> [Records for the task]:
*** Begin section ***

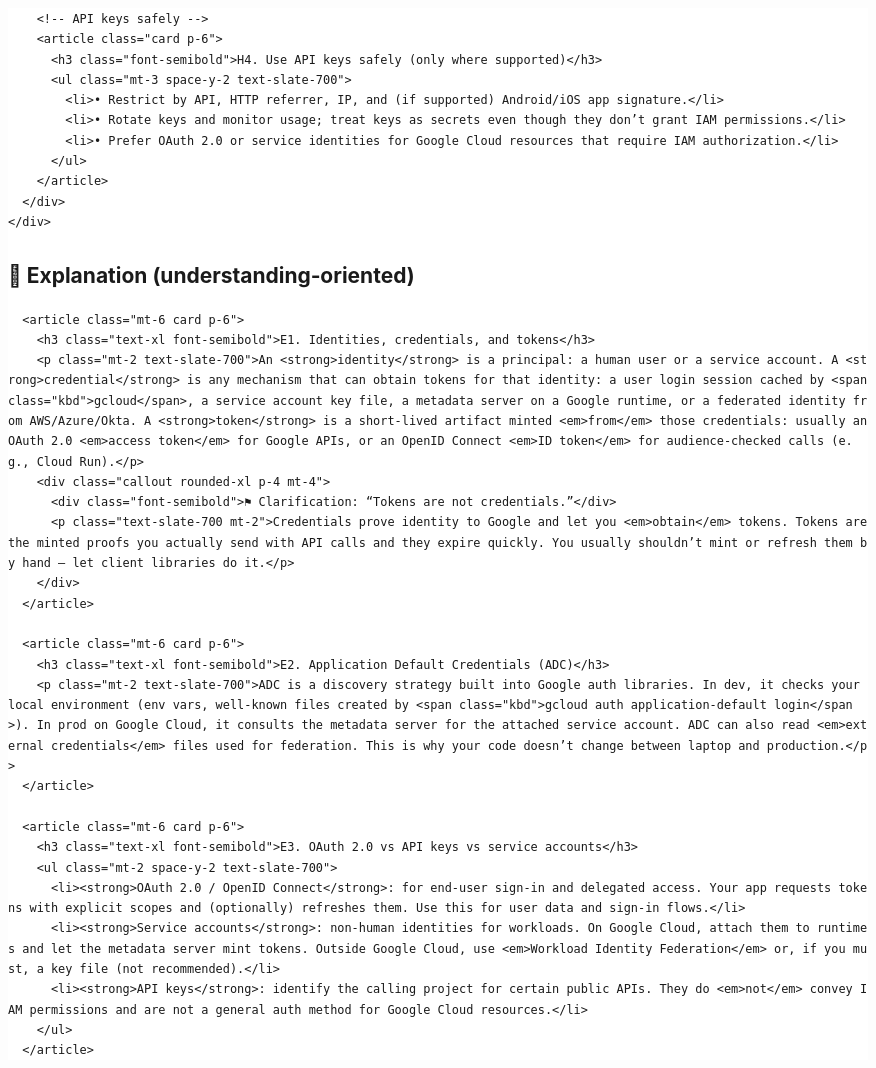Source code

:         <!-- API keys safely -->
        <article class="card p-6">
          <h3 class="font-semibold">H4. Use API keys safely (only where supported)</h3>
          <ul class="mt-3 space-y-2 text-slate-700">
            <li>• Restrict by API, HTTP referrer, IP, and (if supported) Android/iOS app signature.</li>
            <li>• Rotate keys and monitor usage; treat keys as secrets even though they don’t grant IAM permissions.</li>
            <li>• Prefer OAuth 2.0 or service identities for Google Cloud resources that require IAM authorization.</li>
          </ul>
        </article>
      </div>
    </div>
  </section>

  
  <section id="explanation" class="py-12 bg-white">
    <div class="max-w-7xl mx-auto px-4 sm:px-6 lg:px-8">
      <h2 class="text-2xl font-bold">🧠 Explanation (understanding‑oriented)</h2>

      <article class="mt-6 card p-6">
        <h3 class="text-xl font-semibold">E1. Identities, credentials, and tokens</h3>
        <p class="mt-2 text-slate-700">An <strong>identity</strong> is a principal: a human user or a service account. A <strong>credential</strong> is any mechanism that can obtain tokens for that identity: a user login session cached by <span class="kbd">gcloud</span>, a service account key file, a metadata server on a Google runtime, or a federated identity from AWS/Azure/Okta. A <strong>token</strong> is a short‑lived artifact minted <em>from</em> those credentials: usually an OAuth 2.0 <em>access token</em> for Google APIs, or an OpenID Connect <em>ID token</em> for audience‑checked calls (e.g., Cloud Run).</p>
        <div class="callout rounded-xl p-4 mt-4">
          <div class="font-semibold">⚑ Clarification: “Tokens are not credentials.”</div>
          <p class="text-slate-700 mt-2">Credentials prove identity to Google and let you <em>obtain</em> tokens. Tokens are the minted proofs you actually send with API calls and they expire quickly. You usually shouldn’t mint or refresh them by hand — let client libraries do it.</p>
        </div>
      </article>

      <article class="mt-6 card p-6">
        <h3 class="text-xl font-semibold">E2. Application Default Credentials (ADC)</h3>
        <p class="mt-2 text-slate-700">ADC is a discovery strategy built into Google auth libraries. In dev, it checks your local environment (env vars, well‑known files created by <span class="kbd">gcloud auth application-default login</span>). In prod on Google Cloud, it consults the metadata server for the attached service account. ADC can also read <em>external credentials</em> files used for federation. This is why your code doesn’t change between laptop and production.</p>
      </article>

      <article class="mt-6 card p-6">
        <h3 class="text-xl font-semibold">E3. OAuth 2.0 vs API keys vs service accounts</h3>
        <ul class="mt-2 space-y-2 text-slate-700">
          <li><strong>OAuth 2.0 / OpenID Connect</strong>: for end‑user sign‑in and delegated access. Your app requests tokens with explicit scopes and (optionally) refreshes them. Use this for user data and sign‑in flows.</li>
          <li><strong>Service accounts</strong>: non‑human identities for workloads. On Google Cloud, attach them to runtimes and let the metadata server mint tokens. Outside Google Cloud, use <em>Workload Identity Federation</em> or, if you must, a key file (not recommended).</li>
          <li><strong>API keys</strong>: identify the calling project for certain public APIs. They do <em>not</em> convey IAM permissions and are not a general auth method for Google Cloud resources.</li>
        </ul>
      </article>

*** End section ***

> [Aim of the task]: Edit the source code in the data above by replacing "metadata server" with "metadata service", changing nothing else, and leave out the pictures.

> [The answer]:
Source code

:         <!-- API keys safely -->
        <article class="card p-6">
          <h3 class="font-semibold">H4. Use API keys safely (only where supported)</h3>
          <ul class="mt-3 space-y-2 text-slate-700">
            <li>• Restrict by API, HTTP referrer, IP, and (if supported) Android/iOS app signature.</li>
            <li>• Rotate keys and monitor usage; treat keys as secrets even though they don’t grant IAM permissions.</li>
            <li>• Prefer OAuth 2.0 or service identities for Google Cloud resources that require IAM authorization.</li>
          </ul>
        </article>
      </div>
    </div>
  </section>

  
  <section id="explanation" class="py-12 bg-white">
    <div class="max-w-7xl mx-auto px-4 sm:px-6 lg:px-8">
      <h2 class="text-2xl font-bold">🧠 Explanation (understanding‑oriented)</h2>

      <article class="mt-6 card p-6">
        <h3 class="text-xl font-semibold">E1. Identities, credentials, and tokens</h3>
        <p class="mt-2 text-slate-700">An <strong>identity</strong> is a principal: a human user or a service account. A <strong>credential</strong> is any mechanism that can obtain tokens for that identity: a user login session cached by <span class="kbd">gcloud</span>, a service account key file, a metadata service on a Google runtime, or a federated identity from AWS/Azure/Okta. A <strong>token</strong> is a short‑lived artifact minted <em>from</em> those credentials: usually an OAuth 2.0 <em>access token</em> for Google APIs, or an OpenID Connect <em>ID token</em> for audience‑checked calls (e.g., Cloud Run).</p>
        <div class="callout rounded-xl p-4 mt-4">
          <div class="font-semibold">⚑ Clarification: “Tokens are not credentials.”</div>
          <p class="text-slate-700 mt-2">Credentials prove identity to Google and let you <em>obtain</em> tokens. Tokens are the minted proofs you actually send with API calls and they expire quickly. You usually shouldn’t mint or refresh them by hand — let client libraries do it.</p>
        </div>
      </article>

      <article class="mt-6 card p-6">
        <h3 class="text-xl font-semibold">E2. Application Default Credentials (ADC)</h3>
        <p class="mt-2 text-slate-700">ADC is a discovery strategy built into Google auth libraries. In dev, it checks your local environment (env vars, well‑known files created by <span class="kbd">gcloud auth application-default login</span>). In prod on Google Cloud, it consults the metadata service for the attached service account. ADC can also read <em>external credentials</em> files used for federation. This is why your code doesn’t change between laptop and production.</p>
      </article>

      <article class="mt-6 card p-6">
        <h3 class="text-xl font-semibold">E3. OAuth 2.0 vs API keys vs service accounts</h3>
        <ul class="mt-2 space-y-2 text-slate-700">
          <li><strong>OAuth 2.0 / OpenID Connect</strong>: for end‑user sign‑in and delegated access. Your app requests tokens with explicit scopes and (optionally) refreshes them. Use this for user data and sign‑in flows.</li>
          <li><strong>Service accounts</strong>: non‑human identities for workloads. On Google Cloud, attach them to runtimes and let the metadata service mint tokens. Outside Google Cloud, use <em>Workload Identity Federation</em> or, if you must, a key file (not recommended).</li>
          <li><strong>API keys</strong>: identify the calling project for certain public APIs. They do <em>not</em> convey IAM permissions and are not a general auth method for Google Cloud resources.</li>
        </ul>
      </article>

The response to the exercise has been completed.